I’ve always been a fairly lonely and introverted person. Being in the organisation provided me with the illusion of friendships and community, but nothing more. I realised ultimately that I would have to desert the sect to find real companions, rather than subject myself to being in an abusive relationship with ‘the Organisation’. Since leaving, I have made progress in this respect. Refocusing my life away from politics has helped. I further developed my love of country music, which helped get me through a lot of unhappiness when I was in the organisation, and I have even managed to find a Facebook community of people who share my appreciation of this art form. It is an entirely virtual community, but I find more value in it than any of the cult relationships I enjoyed in the IMT. My relationship with these people is based on a shared love of an art form, rather than simply sharing the same political opinions. It’s better than nothing. I get a tremendous amount of satisfaction out of interacting with people 3000 miles away about my favourite country singers. It is highly unusual for a black British guy from East London to have any interest in American country music, associated with white people from the American South, many of whom are quite conservative and even racist. I am aware that this is idiosyncratic, but I do not feel the slightest guilt. This is who I am and I am happy to stand aside from the herd and proudly proclaim my love of country music. What a change from having endless and surreal arguments over whether or not the USSR was a ‘workers’ state’! I feel more kinship with these people than with the corrupt sect I was once a member of.

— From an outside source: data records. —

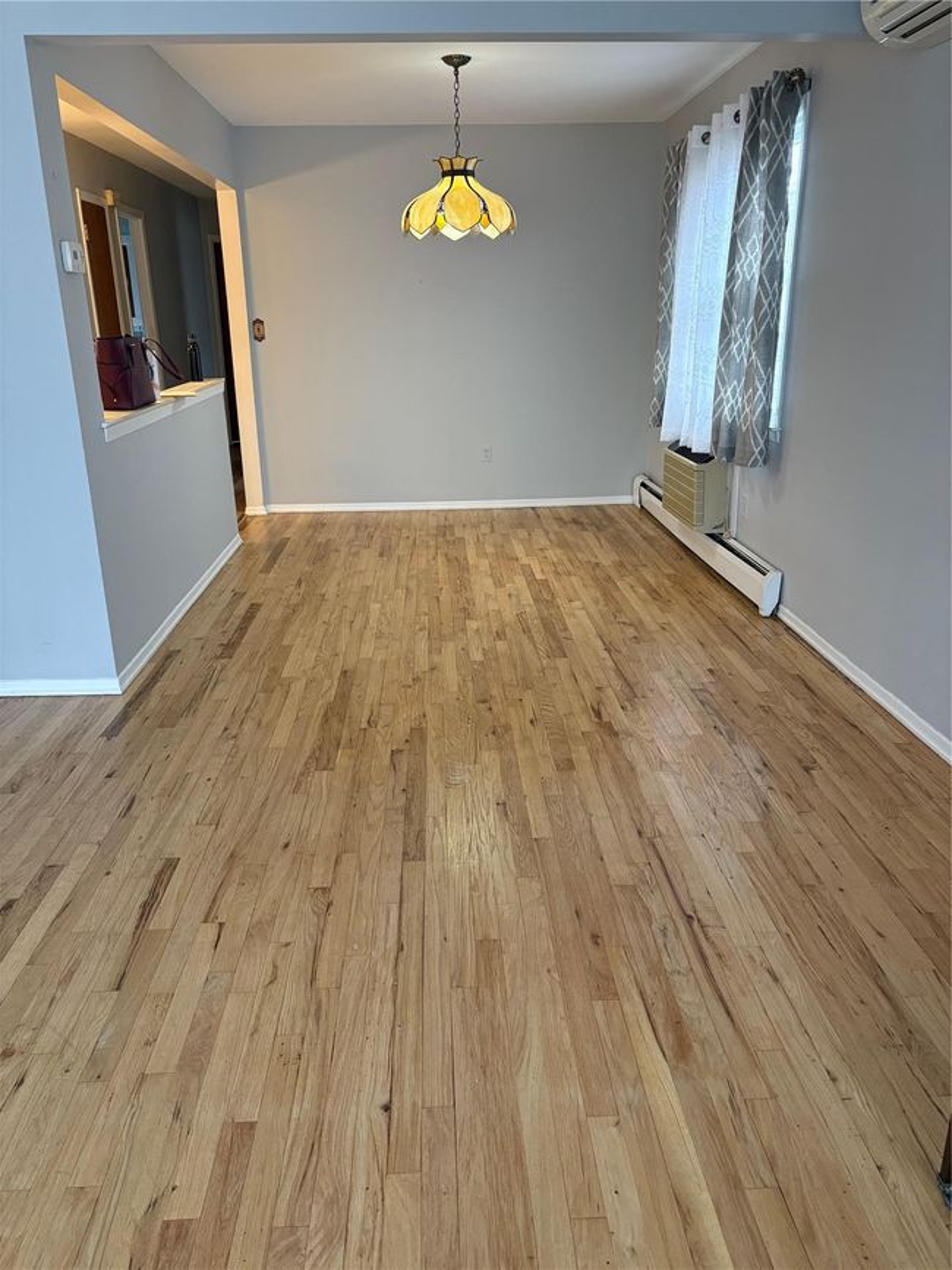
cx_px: 476
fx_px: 954
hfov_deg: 53.1
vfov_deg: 67.3
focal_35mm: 26
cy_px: 635
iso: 200
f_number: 1.6
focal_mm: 5.96
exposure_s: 1/60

I recently joined the Conservative Party, after much trepidation. It would probably have been more sensible to stay out of any political organisation for the foreseeable future after my dispiriting experience in the IMT. This was my initial plan, but the impending fall of Boris Johnson has made me realise how much I want to vote for the next Prime Minister. I am also coming to terms with the fact that I have always been, deep down, some sort of liberal-conservative, and always will be. Two and a half years of Trotskyist brainwashing wasn’t enough to change that. The wonderful thing about being in a mainstream political organisation is that there is no pressure on an ordinary member to think a certain way, or read certain ‘approved’ texts, or even to get involved with any ‘activism’. There is no pressure on me to go to canvassing events, attend conference, or even turn up to local meetings of the constituency party. There are no bigoted ‘full-timer’ activists turning up to my door to interrogate me about my opinions or to subject me to ‘struggle sessions’ to force me into conformity with the party line. I can openly criticise Boris Johnson or other Tory ‘big beasts’ on social media and elsewhere, and not be expelled. I can get away with doing diddly-squat. I don’t ever have to physically meet up with other party members. All I have to do to maintain my membership is pay subs. How different this is to the IMT, or any other Trotskyist cult. These people will simultaneously insist that ‘We are just like every other organisation.’

It is so much better to be alone than to be in bad company. I would not return to the IMT even if I was paid – not that they want me back anyway. I would rather be by myself and shunned by the herd, than be part of a false community, fighting for false ideals and seeking to destroy everything I hold dear – individual freedom, critical thought and the open society. I now finally accept that socialism and individualism cannot be reconciled, and that Marxism will always mean tyranny. I hope that the people I left behind in the IMT will come to these conclusions as well.